In Crash, men become machine and machines become sexualized, like I said in my review of the movie adaptation. Ballard, Vaughn, Remington and the others symbolically embrace the future and forfeit their humanity to it. They objectify themselves. Crash is not only about fucking, it's also about people using one another with consensual disregard for their humanity. That's why the novel becomes increasingly more sexual and everybody starts fucking one another. In J.G Ballard's vision of a disconnected future, people become commodities to each other. It's fucked and it's by design.
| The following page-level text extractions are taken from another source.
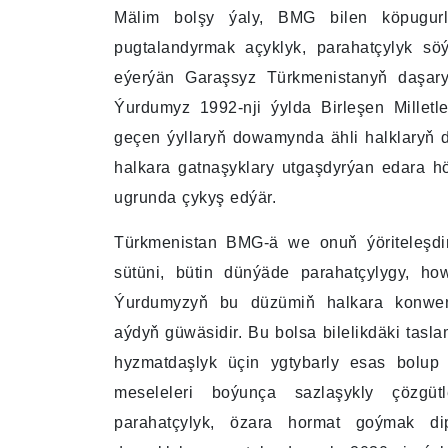
Mälim bolşy ýaly, BMG bilen köpugur
pugtalandyrmak açyklyk, parahatçylyk söý
eýerýän Garaşsyz Türkmenistanyň daşary 
Ýurdumyz 1992-nji ýylda Birleşen Millet
geçen ýyllaryň dowamynda ähli halklaryň d
halkara gatnaşyklary utgaşdyrýan edara 
ugrunda çykyş edýär.
Türkmenistan BMG-ä we onuň ýöriteleşdi
sütüni, bütin dünýäde parahatçylygy, ho
Ýurdumyzyň bu düzümiň halkara konwe
aýdyň güwäsidir. Bu bolsa bilelikdäki tasl
hyzmatdaşlyk üçin ygtybarly esas bolup
meseleleri boýunça sazlaşykly çözgüt
parahatçylyk, özara hormat goýmak dip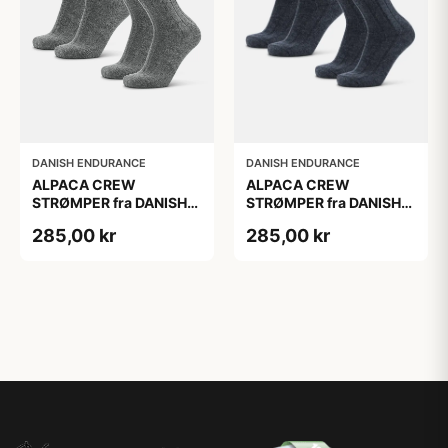
DANISH ENDURANCE
DANISH ENDURANCE
ALPACA CREW
ALPACA CREW
STRØMPER fra DANISH
STRØMPER fra DANISH
ENDURANCE, 2-Pak, 35-
ENDURANCE, 2-Pak, 35-
285,00 kr
285,00 kr
38, Varm og åndbar
38, Varm og åndbar
alpaka-uldblanding,
alpaka-uldblanding,
Oeko-Tex certificeret
Oeko-Tex certificeret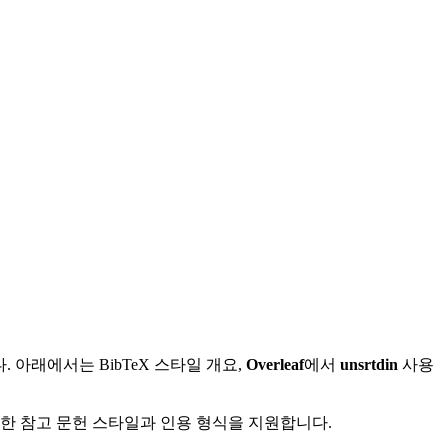
아래에서는 BibTeX 스타일 개요,
Overleaf
에서
unsrtdin
사용
다양한 참고 문헌 스타일과 인용 형식을 지원합니다.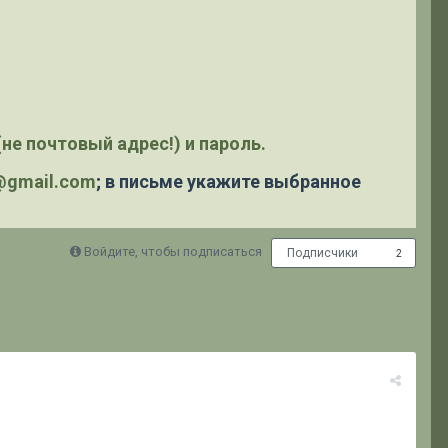
не почтовый адрес!) и пароль.
y@gmail.com
; в письме укажите выбранное
Войдите, чтобы подписаться
Подписчики
2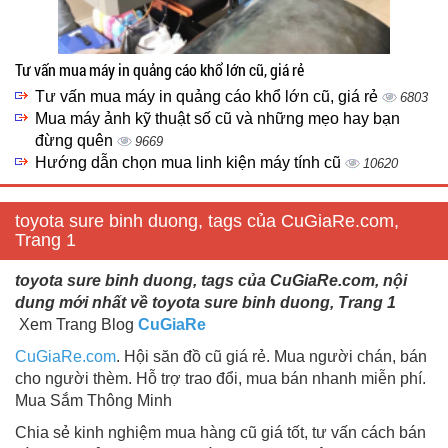
Tư vấn mua máy in quảng cáo khổ lớn cũ, giá rẻ
Tư vấn mua máy in quảng cáo khổ lớn cũ, giá rẻ
6803
Mua máy ảnh kỹ thuật số cũ và những mẹo hay bạn
đừng quên
9669
Hướng dẫn chọn mua linh kiện máy tính cũ
10620
toyota sure binh duong, tags của CuGiaRe.com,
Trang 1
toyota sure binh duong, tags của CuGiaRe.com, nội
dung mới nhất về toyota sure binh duong, Trang 1
Xem Trang Blog
CuGiaRe
CuGiaRe.com
. Hội săn đồ cũ giá rẻ. Mua người chán, bán
cho người thèm. Hỗ trợ trao đổi, mua bán nhanh miễn phí.
Mua Sắm Thông Minh
Chia sẻ kinh nghiệm mua hàng cũ giá tốt, tư vấn cách bán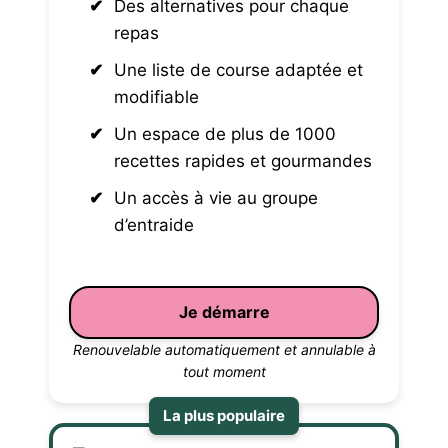
Des alternatives pour chaque
repas
Une liste de course adaptée et
modifiable
Un espace de plus de 1000
recettes rapides et gourmandes
Un accès à vie au groupe
d’entraide
Je démarre
Renouvelable automatiquement et annulable à
tout moment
Crash is a highly pornographic novel, but it's not arousing. It's filled with dirty, ugly sex and people obsessed with their own desires. It's not as sophisticated and spiritually challenging as his magnum opus High-Rise, but it's a powerful enough novel. It's definitely not for everyone and it gets hostile at times, but J.G Ballard is that kind of writer. He's not someone you can read casually. You're either into his work or you'll spend a lifetime blissfully ignoring his existence. Crash is twisted, disturbing and wonderfully prescient. There's a lot of stuff in there that echoes how we live now.